Ilustrasi. Foto: Medcom
Fachri Audhia Hafiez • 3 March 2025 22:26
Jakarta: Komisi III DPR menyoroti putusan perkara kasasi mantan Deputi Kementerian Pemberdayaan Aparatur Negara dan Reformasi Birokrasi (KemenPAN-RB) Alex Denni. Diduga, ada pemalsuan putusan dalam perkara tersebut.
Hal itu Ketua Komisi III DPR Habiburokhman dalam Rapat Dengar Pendapat Umum (RDPU) di Komisi III DPR bersama bersama Perhimpunan Bantuan Hukum dan Hak Asasi Manusia Indonesia (PBHI) dan Keluarga Alex Denni. Menurut dia, dugaan pemalsuan timbul karena putusan tersebut ditandatangani oleh hakim yang sudah meninggal.
“Ada dugaan pemalsuan putusan karena ada orang meninggal bisa tanda tangan. Itu kan enggak mungkin kalau enggak palsu,” kata Habiburokhman saat dikutip Senin, 3 Maret 2025.
Komisi III DPR akan meminta Badan Pengawas (Bawas) Mahkamah Agung (MA) dan Komisi Yudisial (KY) untuk mengusut tuntas kejanggalan prosedural dalam kasus Alex. Anggota Komisi III DPR dari Fraksi NasDem Lola Nelria mendorong hal itu karena ada dugaan kejanggalan.
“Khususnya terkait hakim yang telah meninggal dunia namun tercatat menandatangani putusan serta mendorong dilakukannya evaluasi menyeluruh agar tidak terjadi kembali disparitas putusan,” ucap Lola.

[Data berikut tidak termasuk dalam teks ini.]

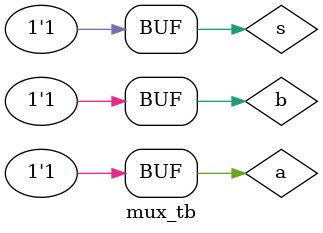
<source format=sv>
module mux (input wire a, b, s, output wire o);
    wire ns;
    wire sa;
    wire nsb;

    assign ns  = !s;
    assign sa  = a & s;
    assign nsb = b & ns;
    assign o   = sa | nsb;

endmodule

module mux_tb;
    reg a, b, s, o;

    mux dut(
        .a(a),
        .b(b),
        .s(s),
        .o(o)
    );

    // Monitor the outputs
    initial begin
        $monitor("Time: %0t | a: %d | b: %d | s: %d | o: %d", $time, a, b, s, o);
        $dumpfile("mux_tb.vcd");
        $dumpvars(0, mux_tb);
    end

    // s = 0 selects b, s = 1 selects a
    initial begin
           a = 0; b = 0; s = 0; // o = 0
        #5 a = 0; b = 0; s = 1; // o = 0
        #5 a = 0; b = 1; s = 0; // o = 1
        #5 a = 0; b = 1; s = 1; // o = 0
        #5 a = 1; b = 0; s = 0; // o = 0
        #5 a = 1; b = 0; s = 1; // o = 1
        #5 a = 1; b = 1; s = 0; // o = 1
        #5 a = 1; b = 1; s = 1; // o = 1
    end

endmodule
</source>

Sementara itu, Anggota Komisi III DPR RI Benny Utama mengatakan banyak keganjilan dalam perkara Alex Denni. Dia meminta agar Peninjauan Kembali (PK) dimaksimalkan.
“Banyak sekali kejanggalan dalam perkara ini, termasuk soal transparansi dengan tidak dipublikasikannya putusan. Begitu juga dengan eksekusinya. Aneh rasanya sudah 12 tahun baru dieksekusi. Jadi, permohonan Peninjauan Kembali Alex Denni ini arus dimaksimalkan sebagai upaya terakhir kita,” ujar Benny.
Ketua PBHI Julius Ibrani menyampaikan dua kejanggalan dari putusan tersebut. Pertama, hakim yang namanya tercantum dalam putusan sudah meninggal dunia sebelum vonis.
Hakim yang dimaksud ialah hakim Ad Hoc Tipikor H. Hamrad Hamid, SH, selaku anggota majelis perkara kasasi. Sehingga dinyatakan tidak dapat menandatangani putusan.
"Jadi, tanggal putusan perkara kasasi Alex Denni adalah 14 November 2013. Sementara salah satu hakim sudah meninggal dunia pada 7 September 2013," kata Julius.
Julius mengatakan tanggal putusan Perkara Kasasi Nomor 163K/Pid.Sus/2013 tidak sesuai dengan tanggal rapat permusyawaratan, penandatanganan, dan pengumuman oleh Majelis Hakim, yakni pada 26 Juni 2013. Sedangkan tanggal dalam dokumen putusan tercatat pada 14 November 2013.
“Selain itu, putusan yang hanya ditandatangani oleh dua hakim pada 14 November 2013 adalah tidak sah karena seharusnya ditandatangani oleh seluruh hakim yang mengadili perkara,” tegas Julius.
Selain itu, perkara kasasi Alex Denni disidangkan oleh Ketua Majelis Hakim Dr. H.M. Imron Anwari, SH., Sp.N., MH., yang berasal dari Peradilan Militer. Padahal, perkara yang disidang tidak ada relevansinya dengan militer, melainkan peradilan umum.
“PBHI menelusuri pemeriksaan perkara Kasasi di tahun 2010, 2011, dan 2012, faktanya tidak ada satu pun perkara di Peradilan Umum yang diperiksa oleh Hakim Peradilan Militer, kecuali Perkara Alex Denni,” imbuh Julius.
Selain dua kejanggalan tersebut, PBHI menemukan kejanggalan lain yang memperkuat dugaan pemalsuan putusan. Dari sisi administrasi dan transparansi, hanya putusan Alex Denni di tingkat kasasi yang dipublikasikan. Sedangkan dua putusan di tingkat pertama dan tingkat banding tidak dipublikasikan.